[Items drawn from a data source]

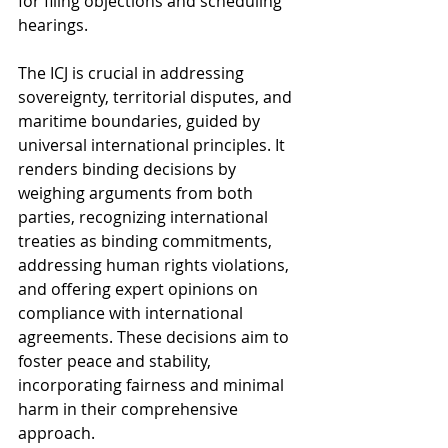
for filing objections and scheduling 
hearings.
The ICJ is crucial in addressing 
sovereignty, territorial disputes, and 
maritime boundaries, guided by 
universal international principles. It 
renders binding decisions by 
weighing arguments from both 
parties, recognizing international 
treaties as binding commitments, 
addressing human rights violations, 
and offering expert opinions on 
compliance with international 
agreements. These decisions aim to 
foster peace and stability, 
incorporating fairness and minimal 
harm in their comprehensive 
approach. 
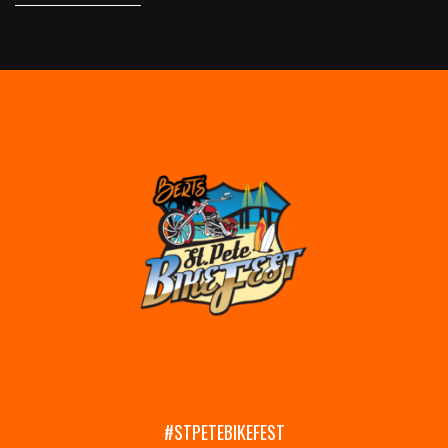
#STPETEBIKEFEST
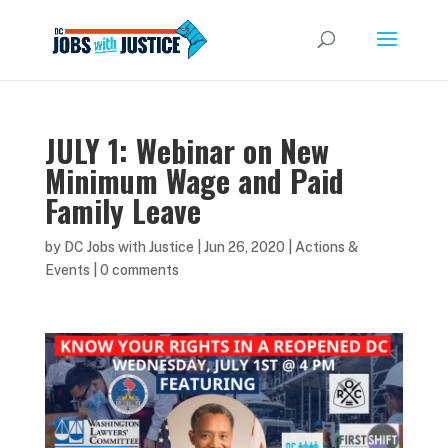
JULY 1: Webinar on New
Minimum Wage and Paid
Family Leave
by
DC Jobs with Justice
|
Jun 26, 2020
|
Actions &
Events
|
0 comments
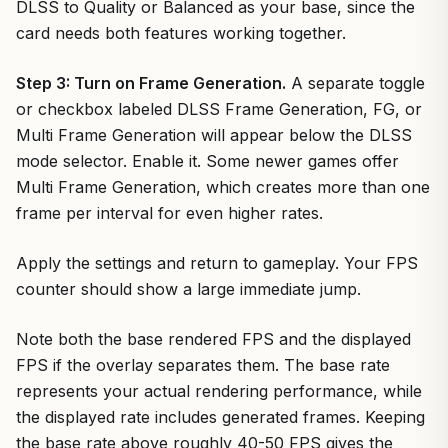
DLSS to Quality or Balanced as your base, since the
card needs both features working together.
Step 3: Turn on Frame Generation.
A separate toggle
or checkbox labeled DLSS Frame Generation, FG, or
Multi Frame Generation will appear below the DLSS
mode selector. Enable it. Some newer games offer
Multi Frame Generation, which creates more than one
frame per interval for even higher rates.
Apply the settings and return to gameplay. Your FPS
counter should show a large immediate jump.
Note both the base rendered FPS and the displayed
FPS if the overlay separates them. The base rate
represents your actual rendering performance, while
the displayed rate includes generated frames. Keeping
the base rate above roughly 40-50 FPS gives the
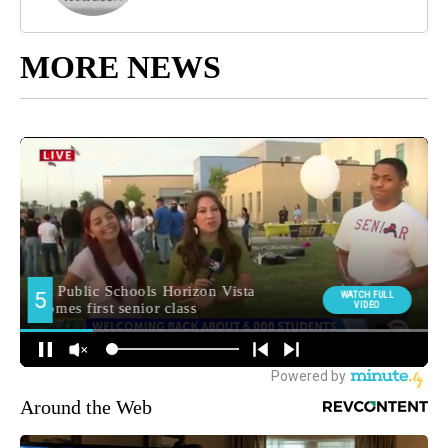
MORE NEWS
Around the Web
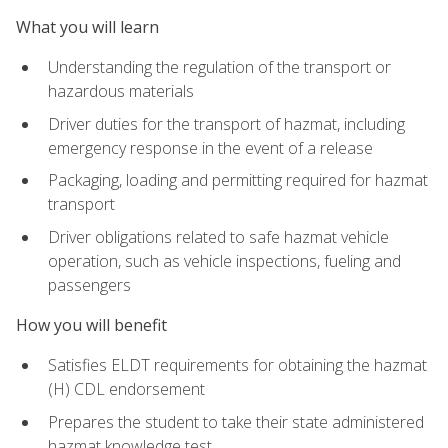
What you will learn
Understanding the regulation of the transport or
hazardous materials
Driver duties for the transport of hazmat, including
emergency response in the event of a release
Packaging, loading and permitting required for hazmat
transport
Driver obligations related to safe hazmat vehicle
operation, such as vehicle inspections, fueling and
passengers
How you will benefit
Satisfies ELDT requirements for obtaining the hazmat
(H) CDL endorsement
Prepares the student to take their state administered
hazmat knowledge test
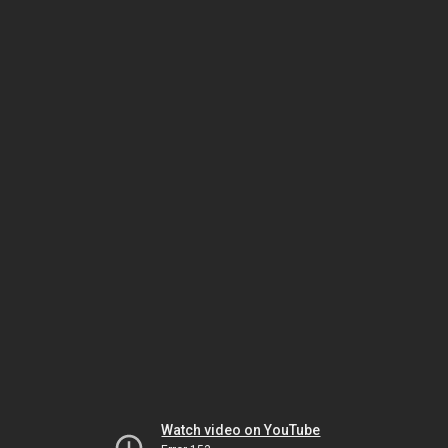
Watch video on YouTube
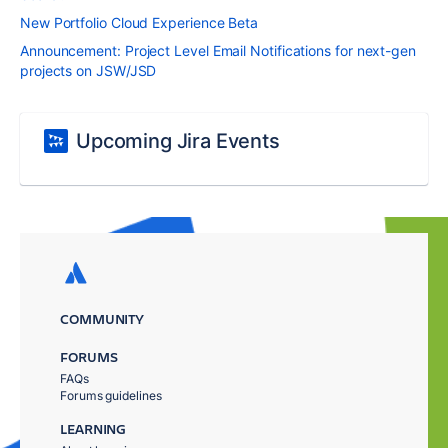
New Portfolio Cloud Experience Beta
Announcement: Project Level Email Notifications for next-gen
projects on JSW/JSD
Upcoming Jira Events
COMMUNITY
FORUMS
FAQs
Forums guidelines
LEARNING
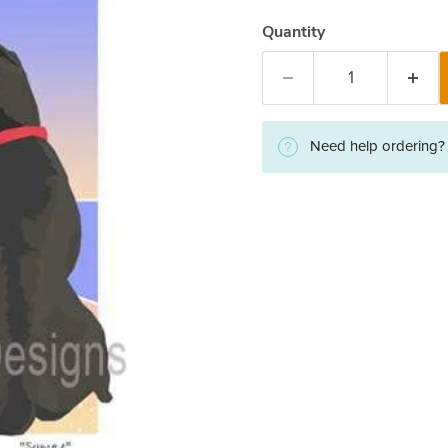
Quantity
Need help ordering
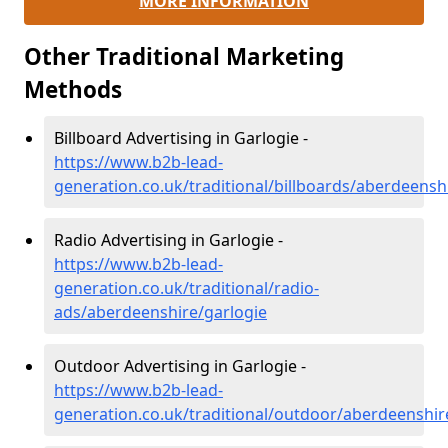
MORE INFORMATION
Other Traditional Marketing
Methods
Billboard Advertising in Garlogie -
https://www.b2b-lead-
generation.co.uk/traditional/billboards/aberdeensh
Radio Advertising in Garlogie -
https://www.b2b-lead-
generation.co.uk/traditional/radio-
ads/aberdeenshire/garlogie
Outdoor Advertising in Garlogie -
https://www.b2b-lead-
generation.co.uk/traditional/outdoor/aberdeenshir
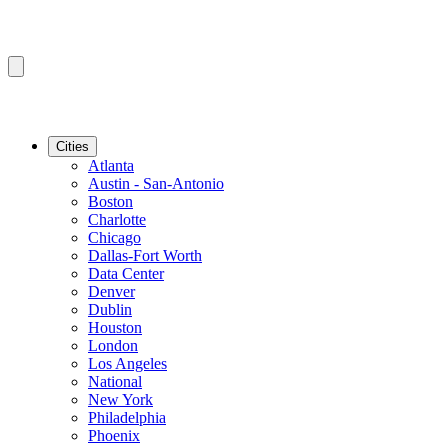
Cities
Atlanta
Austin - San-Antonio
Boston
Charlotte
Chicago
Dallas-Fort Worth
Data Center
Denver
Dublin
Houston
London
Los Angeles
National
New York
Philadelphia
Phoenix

(Exercise goal):
Pick out every line of the records that contains the word "Advertising" and copy each one.

(Solution for this problem):
Billboard Advertising in Garlogie -
Radio Advertising in Garlogie -
Outdoor Advertising in Garlogie -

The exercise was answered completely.